◆ Problem to work on:
Please condense the paragraph in the Toronto governance passage below that begins "Singapore uses compensation more aggressively" into a bulleted list that keeps its main facts.

◆ Excerpted passage:
+-------+

Toronto has the people and the ambition to be one of the most effective city building governments in the world. Aligning incentives with measurable outcomes, empowering leaders to simplify internal rules, and shifting Council toward a goal setting rather than execution driven role will give the city an operating model that can deliver results at scale. Toronto is ready for this shift. Now the system needs to match the city’s potential.
Singapore uses compensation more aggressively than almost any other jurisdiction to attract top talent into government. Senior public leaders earn salaries benchmarked to high performing private sector roles, with ministerial pay in the range of $1.2 to $1.7 million per year and permanent secretaries earning $600,000 to $850,000. These salaries are tied to objective national indicators, and bonuses fall when targets are missed. The combination of competitive pay, clear goals, and authority to adjust internal rules creates a leadership culture defined by professionalism, integrity, and predictable performance. The lesson for Toronto is that strong incentives and clear authority can rapidly build a high performing administrative culture even without deep institutional history.
Denmark shows how a rules based, professional public administration can deliver consistently in a democratic system. Senior officials work within clear mandates and stable administrative rules, and routine decisions are not routed through elected bodies. This stable environment lets professionals focus on service quality, infrastructure maintenance, and long horizon planning rather than navigating political process. Denmark’s experience demonstrates that clarity, autonomy, and professional trust can significantly improve public sector performance.
Spain’s infrastructure agencies are global leaders in cost effective delivery. Spanish high speed rail has been built at roughly 15 to 20 million euros per kilometre2, far below the 40 to 60 million euro norms in other countries with high-speed rail. By comparison, Canadian high speed rail proposals estimate costs of roughly 80 billion dollars for a 1,000 kilometre corridor, or about 80 million dollars per kilometre—four to five times higher than Spain’s benchmark. Spain achieves its performance through standardized processes, predictable decision pathways, and technical leadership that can remove internal bottlenecks. The lesson for Toronto is that stable rules and empowered institutions can deliver major projects far more reliably and affordably.
Establish a Senior City Service with clear legal authority and incentive aligned compensation. Toronto should formally define a Senior City Service in law so that top leaders are hired, evaluated, and paid on the basis of outcomes, not tenure or process. This means using the existing framework for the City Manager and senior officials in Municipal Code Chapter 169 and the Toronto Public Service By law in Chapter 192 as the legal home for performance linked contracts and authority. Once this structure is in place, Toronto can lawfully align incentive pay with clear targets and give senior leaders the discretion they need to change how the organisation works.
Require each major division and agency to operate under one shared and objective scorecard. Toronto already uses performance measurement frameworks and benchmarking reports, but they are largely policy tools rather than binding governance instruments. The city should move to a model where each major division and agency has one legally recognized organisational scorecard with one to three quantifiable targets that leadership is accountable for. This makes performance expectations clear and enforceable, and creates the legal foundation for incentive aligned pay.

+-------+

◆ Input data:
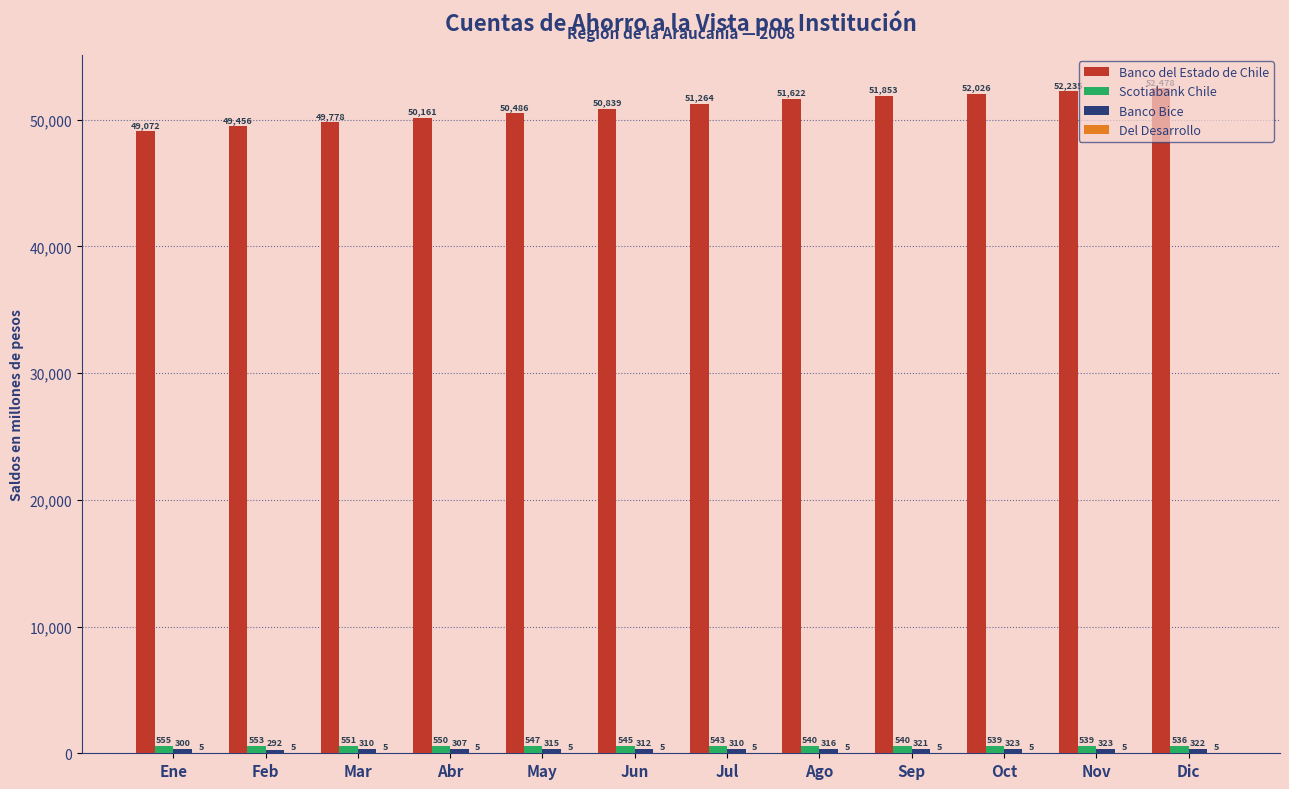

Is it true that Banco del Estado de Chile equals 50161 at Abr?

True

+-------+

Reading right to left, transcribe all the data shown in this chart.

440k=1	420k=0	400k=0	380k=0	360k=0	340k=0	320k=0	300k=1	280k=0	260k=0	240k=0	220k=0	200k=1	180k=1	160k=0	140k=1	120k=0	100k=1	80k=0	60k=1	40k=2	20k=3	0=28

+-------+

◆ Written answer:
- Singapore uses pay more aggressively than almost any other jurisdiction to draw top talent into government.
- Senior leaders' salaries are benchmarked to high-performing private-sector roles. Ministers earn $1.2 to $1.7 million a year, and permanent secretaries earn $600,000 to $850,000.
- Salaries are tied to objective national indicators, and bonuses fall when targets are missed.
- Competitive pay, clear goals, and authority to adjust internal rules create a leadership culture of professionalism, integrity, and predictable performance.
- Lesson for Toronto: strong incentives and clear authority can rapidly build a high-performing administrative culture, even without deep institutional history.